- List of tasks
1. In the piece about the pregnant cheerleaders of Hempstead, Texas, why did the school board reverse its ban?
2. Continue the piece about the pregnant cheerleaders of Hempstead, Texas, starting after its final sentence.

- Document section

⁂

The Pregnant Cheerleaders of Hempstead, Texas
Did you see this in the paper? The school Board of Hempstead, Texas reluctantly reversed its ban on pregnant cheerleaders because they feared legal challenges (the pregnant cheerleaders union?). Earlier in the year the board had kicked four pregnant cheerleaders off the 16-member squad. That's right, four of the 16 Hempstead cheerleaders, a full 25%, were pregnant.
I assumed the ban on pregnant cheerleaders was a moral decision on the school board's part but maybe they just wanted to avoid this situation: the cheerleaders are on the court doing their routine, "Give me an H. 'H'. Give me an E. 'E'. Give me an M... Hey my water broke, my water broke, get the biology teacher . . . my water broke." It would be a disaster. That kind of embarrassing experience could scar a pregnant cheerleader for life. Imagine her unsuspecting parents are in the stands screaming, "Thelma-Louise, you said you were just putting on weight. You lied to us girly-girl." Several of the basketball players would lose focus worrying if they are the father and a big game could be lost. It was a wise school principal that made this decision.

⁂

- Records supplied
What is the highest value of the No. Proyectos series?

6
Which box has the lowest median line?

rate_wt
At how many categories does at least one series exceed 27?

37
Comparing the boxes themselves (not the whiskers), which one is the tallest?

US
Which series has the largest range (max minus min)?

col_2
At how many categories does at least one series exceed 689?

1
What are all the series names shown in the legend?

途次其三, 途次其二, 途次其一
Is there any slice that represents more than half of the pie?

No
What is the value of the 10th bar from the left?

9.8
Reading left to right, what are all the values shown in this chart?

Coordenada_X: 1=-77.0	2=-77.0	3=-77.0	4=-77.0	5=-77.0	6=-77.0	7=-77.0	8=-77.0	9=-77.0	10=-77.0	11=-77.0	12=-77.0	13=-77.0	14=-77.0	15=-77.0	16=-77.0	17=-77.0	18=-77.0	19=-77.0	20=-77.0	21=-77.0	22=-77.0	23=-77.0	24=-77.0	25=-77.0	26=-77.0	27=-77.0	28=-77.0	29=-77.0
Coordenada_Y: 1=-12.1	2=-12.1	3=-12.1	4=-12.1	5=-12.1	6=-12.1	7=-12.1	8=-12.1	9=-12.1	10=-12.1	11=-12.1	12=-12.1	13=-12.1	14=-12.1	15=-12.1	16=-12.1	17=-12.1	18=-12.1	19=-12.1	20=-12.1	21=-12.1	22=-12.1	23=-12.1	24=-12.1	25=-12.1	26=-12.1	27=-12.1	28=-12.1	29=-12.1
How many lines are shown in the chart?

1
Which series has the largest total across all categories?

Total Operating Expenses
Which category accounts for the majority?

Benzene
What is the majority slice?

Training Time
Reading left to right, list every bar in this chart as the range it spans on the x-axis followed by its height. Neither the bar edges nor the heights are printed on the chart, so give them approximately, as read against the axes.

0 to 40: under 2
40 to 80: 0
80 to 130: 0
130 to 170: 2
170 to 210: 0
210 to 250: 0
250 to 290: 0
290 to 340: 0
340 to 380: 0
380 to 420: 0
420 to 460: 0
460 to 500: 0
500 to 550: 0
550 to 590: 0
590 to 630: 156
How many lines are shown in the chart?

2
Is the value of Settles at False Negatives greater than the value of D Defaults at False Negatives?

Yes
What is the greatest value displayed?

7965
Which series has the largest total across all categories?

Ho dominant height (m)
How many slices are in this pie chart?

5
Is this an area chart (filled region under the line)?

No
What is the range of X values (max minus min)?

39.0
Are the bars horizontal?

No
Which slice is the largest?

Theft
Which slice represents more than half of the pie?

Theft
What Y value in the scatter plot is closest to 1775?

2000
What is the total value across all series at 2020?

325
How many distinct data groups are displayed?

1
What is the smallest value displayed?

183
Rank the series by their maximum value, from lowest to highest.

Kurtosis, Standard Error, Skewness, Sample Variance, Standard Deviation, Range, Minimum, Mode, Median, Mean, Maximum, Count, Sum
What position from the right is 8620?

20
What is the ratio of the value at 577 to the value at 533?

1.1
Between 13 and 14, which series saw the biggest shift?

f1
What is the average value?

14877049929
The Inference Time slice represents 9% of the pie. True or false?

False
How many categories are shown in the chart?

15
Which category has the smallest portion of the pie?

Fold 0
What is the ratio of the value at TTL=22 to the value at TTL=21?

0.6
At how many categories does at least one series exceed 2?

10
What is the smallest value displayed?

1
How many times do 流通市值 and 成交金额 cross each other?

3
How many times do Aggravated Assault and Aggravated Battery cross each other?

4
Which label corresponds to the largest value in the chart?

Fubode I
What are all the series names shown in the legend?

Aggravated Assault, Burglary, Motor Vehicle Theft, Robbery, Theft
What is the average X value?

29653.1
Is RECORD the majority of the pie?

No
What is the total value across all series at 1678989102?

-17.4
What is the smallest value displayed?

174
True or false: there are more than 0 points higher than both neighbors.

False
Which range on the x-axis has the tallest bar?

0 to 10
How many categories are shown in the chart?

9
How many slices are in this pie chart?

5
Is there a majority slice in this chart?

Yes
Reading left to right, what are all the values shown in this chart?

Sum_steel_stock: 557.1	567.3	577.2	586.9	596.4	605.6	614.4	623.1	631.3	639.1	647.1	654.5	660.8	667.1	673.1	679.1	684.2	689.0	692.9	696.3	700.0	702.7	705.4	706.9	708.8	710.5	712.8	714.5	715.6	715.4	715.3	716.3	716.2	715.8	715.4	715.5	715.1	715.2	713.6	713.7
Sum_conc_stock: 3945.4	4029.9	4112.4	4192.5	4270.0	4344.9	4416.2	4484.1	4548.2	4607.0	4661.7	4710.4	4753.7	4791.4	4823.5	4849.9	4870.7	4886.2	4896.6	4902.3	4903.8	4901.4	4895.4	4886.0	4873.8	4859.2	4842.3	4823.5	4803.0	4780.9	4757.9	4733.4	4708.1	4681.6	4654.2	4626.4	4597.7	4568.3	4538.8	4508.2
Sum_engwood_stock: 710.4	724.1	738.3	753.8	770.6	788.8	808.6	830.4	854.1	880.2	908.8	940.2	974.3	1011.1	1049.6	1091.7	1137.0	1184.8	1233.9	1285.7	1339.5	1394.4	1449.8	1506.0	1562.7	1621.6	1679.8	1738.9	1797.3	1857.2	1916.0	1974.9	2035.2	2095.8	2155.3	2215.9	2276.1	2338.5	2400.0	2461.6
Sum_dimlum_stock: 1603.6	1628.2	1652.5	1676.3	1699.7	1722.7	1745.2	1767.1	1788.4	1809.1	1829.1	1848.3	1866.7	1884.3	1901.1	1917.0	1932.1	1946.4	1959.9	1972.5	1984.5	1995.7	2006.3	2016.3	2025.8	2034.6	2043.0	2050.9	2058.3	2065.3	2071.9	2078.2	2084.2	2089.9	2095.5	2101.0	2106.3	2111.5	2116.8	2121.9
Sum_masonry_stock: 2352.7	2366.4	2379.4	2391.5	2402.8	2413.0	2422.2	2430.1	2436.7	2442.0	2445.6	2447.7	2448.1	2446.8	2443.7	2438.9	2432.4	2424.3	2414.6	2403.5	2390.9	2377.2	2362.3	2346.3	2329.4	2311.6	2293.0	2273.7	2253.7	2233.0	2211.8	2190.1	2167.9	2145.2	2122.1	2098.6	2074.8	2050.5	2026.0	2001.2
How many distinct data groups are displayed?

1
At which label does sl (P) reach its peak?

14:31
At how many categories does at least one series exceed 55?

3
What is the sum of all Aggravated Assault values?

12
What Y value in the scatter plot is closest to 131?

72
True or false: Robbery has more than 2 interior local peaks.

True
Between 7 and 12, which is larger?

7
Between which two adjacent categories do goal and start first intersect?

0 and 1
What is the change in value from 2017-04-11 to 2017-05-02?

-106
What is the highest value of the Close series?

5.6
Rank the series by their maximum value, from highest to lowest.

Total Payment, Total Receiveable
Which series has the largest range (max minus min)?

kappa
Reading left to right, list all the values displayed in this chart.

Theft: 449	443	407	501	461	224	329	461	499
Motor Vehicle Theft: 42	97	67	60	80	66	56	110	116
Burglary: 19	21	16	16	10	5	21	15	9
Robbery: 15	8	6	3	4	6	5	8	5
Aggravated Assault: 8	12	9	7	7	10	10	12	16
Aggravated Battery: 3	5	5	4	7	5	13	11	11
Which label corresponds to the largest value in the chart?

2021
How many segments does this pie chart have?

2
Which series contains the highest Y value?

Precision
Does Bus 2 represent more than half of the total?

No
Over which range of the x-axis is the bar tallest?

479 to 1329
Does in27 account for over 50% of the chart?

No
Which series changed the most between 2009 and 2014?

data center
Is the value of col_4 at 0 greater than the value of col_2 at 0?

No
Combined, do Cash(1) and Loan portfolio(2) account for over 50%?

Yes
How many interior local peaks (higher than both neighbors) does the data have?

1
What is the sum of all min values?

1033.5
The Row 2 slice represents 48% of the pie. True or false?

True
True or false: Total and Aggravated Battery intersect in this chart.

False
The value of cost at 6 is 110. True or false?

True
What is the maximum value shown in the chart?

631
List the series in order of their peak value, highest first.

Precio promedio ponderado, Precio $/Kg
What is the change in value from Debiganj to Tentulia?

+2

⁂

- Exercise results
1. It feared legal challenges.

2.
The same week the story about the pregnant cheerleaders of Hempstead came out, a woman from Wichita, Kansas was in court for shooting an abortion doctor in the arm. She claimed she's happy she did it but that in the future she would leave things like "guns and bombs to men because it's not women's work."
Well finally these anti-abortion people are displaying some common sense. Bombing and shooting are not very lady-like indeed and thus reflects poorly on their organization. In fact these right-to-lifers should get to the core of the problem and go to Hempstead, Texas and shoot the pregnant cheerleaders. Killing off the supply of customers is the surest way to put abortion doctors out of business. After all, there's only nine letters in the word Hempstead. Therefore, they really only need nine cheerleaders. Solutions are only a moment of logical thought away.